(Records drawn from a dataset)
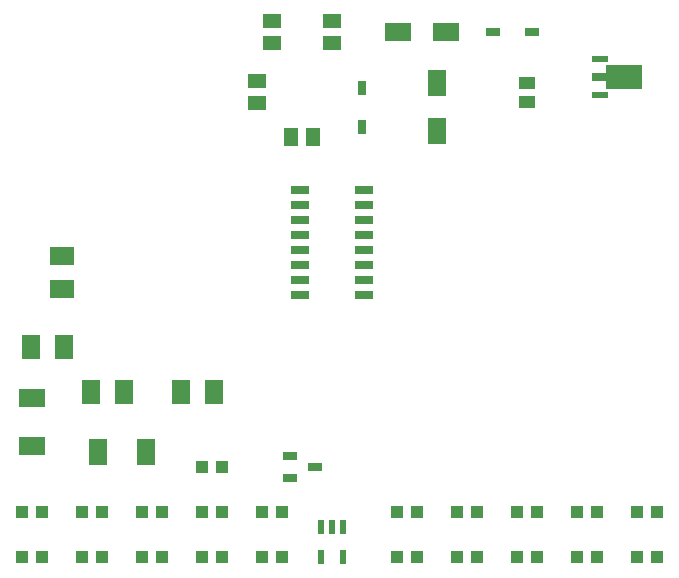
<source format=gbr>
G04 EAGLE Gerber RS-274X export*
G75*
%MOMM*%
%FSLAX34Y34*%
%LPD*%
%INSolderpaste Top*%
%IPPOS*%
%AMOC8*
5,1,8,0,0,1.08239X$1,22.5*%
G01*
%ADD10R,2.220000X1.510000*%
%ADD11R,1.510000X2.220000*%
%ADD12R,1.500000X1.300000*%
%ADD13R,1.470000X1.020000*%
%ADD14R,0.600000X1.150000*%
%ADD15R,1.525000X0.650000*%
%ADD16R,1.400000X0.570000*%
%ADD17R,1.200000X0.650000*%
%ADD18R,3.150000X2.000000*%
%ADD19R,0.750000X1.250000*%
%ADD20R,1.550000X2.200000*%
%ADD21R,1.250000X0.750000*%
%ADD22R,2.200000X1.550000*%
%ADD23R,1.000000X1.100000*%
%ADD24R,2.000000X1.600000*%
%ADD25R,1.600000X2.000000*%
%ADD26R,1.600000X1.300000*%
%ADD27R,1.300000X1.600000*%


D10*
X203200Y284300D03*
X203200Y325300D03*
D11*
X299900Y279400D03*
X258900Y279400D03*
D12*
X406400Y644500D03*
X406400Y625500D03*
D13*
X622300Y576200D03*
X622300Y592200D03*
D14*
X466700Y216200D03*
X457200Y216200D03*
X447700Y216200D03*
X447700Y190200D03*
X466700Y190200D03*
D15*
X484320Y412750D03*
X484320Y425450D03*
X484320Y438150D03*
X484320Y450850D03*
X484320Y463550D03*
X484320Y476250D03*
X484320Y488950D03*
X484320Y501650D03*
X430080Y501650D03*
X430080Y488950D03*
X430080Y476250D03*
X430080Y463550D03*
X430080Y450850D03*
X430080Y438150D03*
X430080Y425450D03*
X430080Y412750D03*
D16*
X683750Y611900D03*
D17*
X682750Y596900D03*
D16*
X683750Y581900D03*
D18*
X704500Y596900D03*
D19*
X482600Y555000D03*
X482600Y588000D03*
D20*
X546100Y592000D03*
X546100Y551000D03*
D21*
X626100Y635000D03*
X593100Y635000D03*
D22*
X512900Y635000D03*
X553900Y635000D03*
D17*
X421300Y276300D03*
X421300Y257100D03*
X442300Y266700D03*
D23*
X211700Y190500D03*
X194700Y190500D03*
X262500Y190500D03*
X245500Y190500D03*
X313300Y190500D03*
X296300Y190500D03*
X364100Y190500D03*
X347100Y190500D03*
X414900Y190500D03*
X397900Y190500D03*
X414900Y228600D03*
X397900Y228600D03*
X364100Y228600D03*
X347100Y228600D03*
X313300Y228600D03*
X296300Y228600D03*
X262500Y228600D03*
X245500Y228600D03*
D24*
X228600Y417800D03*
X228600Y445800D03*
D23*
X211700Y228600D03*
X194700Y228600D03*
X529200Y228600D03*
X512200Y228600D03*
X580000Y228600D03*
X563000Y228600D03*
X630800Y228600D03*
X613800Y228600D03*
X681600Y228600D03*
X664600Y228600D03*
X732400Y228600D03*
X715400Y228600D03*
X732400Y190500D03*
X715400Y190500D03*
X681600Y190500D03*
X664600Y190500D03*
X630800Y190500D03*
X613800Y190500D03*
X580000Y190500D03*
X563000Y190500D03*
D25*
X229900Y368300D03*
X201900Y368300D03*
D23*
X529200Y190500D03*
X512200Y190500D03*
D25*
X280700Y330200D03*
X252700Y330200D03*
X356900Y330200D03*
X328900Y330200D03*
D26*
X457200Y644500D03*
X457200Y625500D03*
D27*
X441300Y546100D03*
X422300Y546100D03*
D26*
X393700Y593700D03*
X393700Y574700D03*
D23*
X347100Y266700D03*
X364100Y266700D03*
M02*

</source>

- ACTIVITY -
Beginning with the line that contains "X356900Y330200D03*", quote each line exactly through the last line of the entries above, and nothing beyond them.

- ANSWER TO THIS TASK -
X356900Y330200D03*
X328900Y330200D03*
D26*
X457200Y644500D03*
X457200Y625500D03*
D27*
X441300Y546100D03*
X422300Y546100D03*
D26*
X393700Y593700D03*
X393700Y574700D03*
D23*
X347100Y266700D03*
X364100Y266700D03*
M02*

</source>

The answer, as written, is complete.